[Dataset entries]

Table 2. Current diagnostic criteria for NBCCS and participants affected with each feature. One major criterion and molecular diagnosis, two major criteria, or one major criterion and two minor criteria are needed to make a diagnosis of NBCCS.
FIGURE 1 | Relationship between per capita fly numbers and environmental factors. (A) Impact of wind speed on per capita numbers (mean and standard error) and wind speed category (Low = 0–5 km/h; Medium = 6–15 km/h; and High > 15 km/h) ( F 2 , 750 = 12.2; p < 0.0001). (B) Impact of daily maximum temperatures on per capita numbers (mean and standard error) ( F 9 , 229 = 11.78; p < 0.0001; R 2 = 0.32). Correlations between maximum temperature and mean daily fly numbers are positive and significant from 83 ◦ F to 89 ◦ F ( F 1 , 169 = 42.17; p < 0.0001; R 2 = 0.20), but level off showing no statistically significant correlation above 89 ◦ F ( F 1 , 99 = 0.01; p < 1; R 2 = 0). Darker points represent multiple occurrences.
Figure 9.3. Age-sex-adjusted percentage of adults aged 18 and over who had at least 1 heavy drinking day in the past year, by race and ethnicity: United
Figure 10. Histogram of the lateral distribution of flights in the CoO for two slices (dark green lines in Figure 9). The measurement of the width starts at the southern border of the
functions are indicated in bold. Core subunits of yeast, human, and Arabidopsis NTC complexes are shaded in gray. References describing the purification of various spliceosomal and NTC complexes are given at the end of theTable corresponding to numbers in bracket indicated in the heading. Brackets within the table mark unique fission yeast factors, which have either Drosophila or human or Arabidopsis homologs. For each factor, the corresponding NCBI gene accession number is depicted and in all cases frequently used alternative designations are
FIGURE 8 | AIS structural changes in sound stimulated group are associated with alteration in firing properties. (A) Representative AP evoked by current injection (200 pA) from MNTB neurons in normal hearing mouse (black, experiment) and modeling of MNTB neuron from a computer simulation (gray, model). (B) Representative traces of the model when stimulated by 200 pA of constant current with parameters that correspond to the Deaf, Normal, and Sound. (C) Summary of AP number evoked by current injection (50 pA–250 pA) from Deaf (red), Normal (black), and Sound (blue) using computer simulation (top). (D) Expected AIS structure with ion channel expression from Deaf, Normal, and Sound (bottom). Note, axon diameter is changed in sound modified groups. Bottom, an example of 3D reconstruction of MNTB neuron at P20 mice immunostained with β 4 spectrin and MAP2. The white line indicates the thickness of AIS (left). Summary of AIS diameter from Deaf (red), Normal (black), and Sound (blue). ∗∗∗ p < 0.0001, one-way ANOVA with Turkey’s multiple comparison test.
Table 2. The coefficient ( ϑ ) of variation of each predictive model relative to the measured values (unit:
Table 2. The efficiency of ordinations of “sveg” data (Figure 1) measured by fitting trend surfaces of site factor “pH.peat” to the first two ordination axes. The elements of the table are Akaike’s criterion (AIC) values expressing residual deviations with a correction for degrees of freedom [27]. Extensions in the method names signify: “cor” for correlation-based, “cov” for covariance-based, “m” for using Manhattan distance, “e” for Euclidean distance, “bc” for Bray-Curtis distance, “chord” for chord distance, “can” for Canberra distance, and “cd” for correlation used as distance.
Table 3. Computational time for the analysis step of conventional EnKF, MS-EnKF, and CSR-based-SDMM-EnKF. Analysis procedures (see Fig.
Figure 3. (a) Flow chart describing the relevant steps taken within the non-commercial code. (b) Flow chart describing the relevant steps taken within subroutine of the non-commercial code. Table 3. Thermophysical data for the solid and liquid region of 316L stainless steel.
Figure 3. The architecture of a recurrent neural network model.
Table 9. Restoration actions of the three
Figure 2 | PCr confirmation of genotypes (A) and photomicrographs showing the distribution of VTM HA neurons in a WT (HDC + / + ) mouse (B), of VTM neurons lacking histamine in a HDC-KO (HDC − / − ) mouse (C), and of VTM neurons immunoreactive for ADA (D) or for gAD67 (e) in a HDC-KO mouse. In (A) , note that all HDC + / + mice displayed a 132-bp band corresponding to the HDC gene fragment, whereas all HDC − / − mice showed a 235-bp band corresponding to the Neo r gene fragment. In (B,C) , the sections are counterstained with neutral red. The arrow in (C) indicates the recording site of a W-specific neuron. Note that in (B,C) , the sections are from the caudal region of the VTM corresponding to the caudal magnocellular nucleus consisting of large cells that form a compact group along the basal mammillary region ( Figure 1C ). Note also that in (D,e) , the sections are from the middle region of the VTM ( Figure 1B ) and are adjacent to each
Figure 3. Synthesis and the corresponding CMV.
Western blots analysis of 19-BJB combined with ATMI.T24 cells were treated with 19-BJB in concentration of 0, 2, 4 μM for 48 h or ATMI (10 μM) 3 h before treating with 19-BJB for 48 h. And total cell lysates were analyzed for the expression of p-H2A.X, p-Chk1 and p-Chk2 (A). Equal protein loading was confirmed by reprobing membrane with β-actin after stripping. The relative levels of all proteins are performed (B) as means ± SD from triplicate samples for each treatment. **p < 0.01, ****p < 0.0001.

• **Exercise objective**: For the records above, restate every line word for word.

• **Solution to this problem**:
Table 2. Current diagnostic criteria for NBCCS and participants affected with each feature. One major criterion and molecular diagnosis, two major criteria, or one major criterion and two minor criteria are needed to make a diagnosis of NBCCS.
FIGURE 1 | Relationship between per capita fly numbers and environmental factors. (A) Impact of wind speed on per capita numbers (mean and standard error) and wind speed category (Low = 0–5 km/h; Medium = 6–15 km/h; and High > 15 km/h) ( F 2 , 750 = 12.2; p < 0.0001). (B) Impact of daily maximum temperatures on per capita numbers (mean and standard error) ( F 9 , 229 = 11.78; p < 0.0001; R 2 = 0.32). Correlations between maximum temperature and mean daily fly numbers are positive and significant from 83 ◦ F to 89 ◦ F ( F 1 , 169 = 42.17; p < 0.0001; R 2 = 0.20), but level off showing no statistically significant correlation above 89 ◦ F ( F 1 , 99 = 0.01; p < 1; R 2 = 0). Darker points represent multiple occurrences.
Figure 9.3. Age-sex-adjusted percentage of adults aged 18 and over who had at least 1 heavy drinking day in the past year, by race and ethnicity: United
Figure 10. Histogram of the lateral distribution of flights in the CoO for two slices (dark green lines in Figure 9). The measurement of the width starts at the southern border of the
functions are indicated in bold. Core subunits of yeast, human, and Arabidopsis NTC complexes are shaded in gray. References describing the purification of various spliceosomal and NTC complexes are given at the end of theTable corresponding to numbers in bracket indicated in the heading. Brackets within the table mark unique fission yeast factors, which have either Drosophila or human or Arabidopsis homologs. For each factor, the corresponding NCBI gene accession number is depicted and in all cases frequently used alternative designations are
FIGURE 8 | AIS structural changes in sound stimulated group are associated with alteration in firing properties. (A) Representative AP evoked by current injection (200 pA) from MNTB neurons in normal hearing mouse (black, experiment) and modeling of MNTB neuron from a computer simulation (gray, model). (B) Representative traces of the model when stimulated by 200 pA of constant current with parameters that correspond to the Deaf, Normal, and Sound. (C) Summary of AP number evoked by current injection (50 pA–250 pA) from Deaf (red), Normal (black), and Sound (blue) using computer simulation (top). (D) Expected AIS structure with ion channel expression from Deaf, Normal, and Sound (bottom). Note, axon diameter is changed in sound modified groups. Bottom, an example of 3D reconstruction of MNTB neuron at P20 mice immunostained with β 4 spectrin and MAP2. The white line indicates the thickness of AIS (left). Summary of AIS diameter from Deaf (red), Normal (black), and Sound (blue). ∗∗∗ p < 0.0001, one-way ANOVA with Turkey’s multiple comparison test.
Table 2. The coefficient ( ϑ ) of variation of each predictive model relative to the measured values (unit:
Table 2. The efficiency of ordinations of “sveg” data (Figure 1) measured by fitting trend surfaces of site factor “pH.peat” to the first two ordination axes. The elements of the table are Akaike’s criterion (AIC) values expressing residual deviations with a correction for degrees of freedom [27]. Extensions in the method names signify: “cor” for correlation-based, “cov” for covariance-based, “m” for using Manhattan distance, “e” for Euclidean distance, “bc” for Bray-Curtis distance, “chord” for chord distance, “can” for Canberra distance, and “cd” for correlation used as distance.
Table 3. Computational time for the analysis step of conventional EnKF, MS-EnKF, and CSR-based-SDMM-EnKF. Analysis procedures (see Fig.
Figure 3. (a) Flow chart describing the relevant steps taken within the non-commercial code. (b) Flow chart describing the relevant steps taken within subroutine of the non-commercial code. Table 3. Thermophysical data for the solid and liquid region of 316L stainless steel.
Figure 3. The architecture of a recurrent neural network model.
Table 9. Restoration actions of the three
Figure 2 | PCr confirmation of genotypes (A) and photomicrographs showing the distribution of VTM HA neurons in a WT (HDC + / + ) mouse (B), of VTM neurons lacking histamine in a HDC-KO (HDC − / − ) mouse (C), and of VTM neurons immunoreactive for ADA (D) or for gAD67 (e) in a HDC-KO mouse. In (A) , note that all HDC + / + mice displayed a 132-bp band corresponding to the HDC gene fragment, whereas all HDC − / − mice showed a 235-bp band corresponding to the Neo r gene fragment. In (B,C) , the sections are counterstained with neutral red. The arrow in (C) indicates the recording site of a W-specific neuron. Note that in (B,C) , the sections are from the caudal region of the VTM corresponding to the caudal magnocellular nucleus consisting of large cells that form a compact group along the basal mammillary region ( Figure 1C ). Note also that in (D,e) , the sections are from the middle region of the VTM ( Figure 1B ) and are adjacent to each
Figure 3. Synthesis and the corresponding CMV.
Western blots analysis of 19-BJB combined with ATMI.T24 cells were treated with 19-BJB in concentration of 0, 2, 4 μM for 48 h or ATMI (10 μM) 3 h before treating with 19-BJB for 48 h. And total cell lysates were analyzed for the expression of p-H2A.X, p-Chk1 and p-Chk2 (A). Equal protein loading was confirmed by reprobing membrane with β-actin after stripping. The relative levels of all proteins are performed (B) as means ± SD from triplicate samples for each treatment. **p < 0.01, ****p < 0.0001.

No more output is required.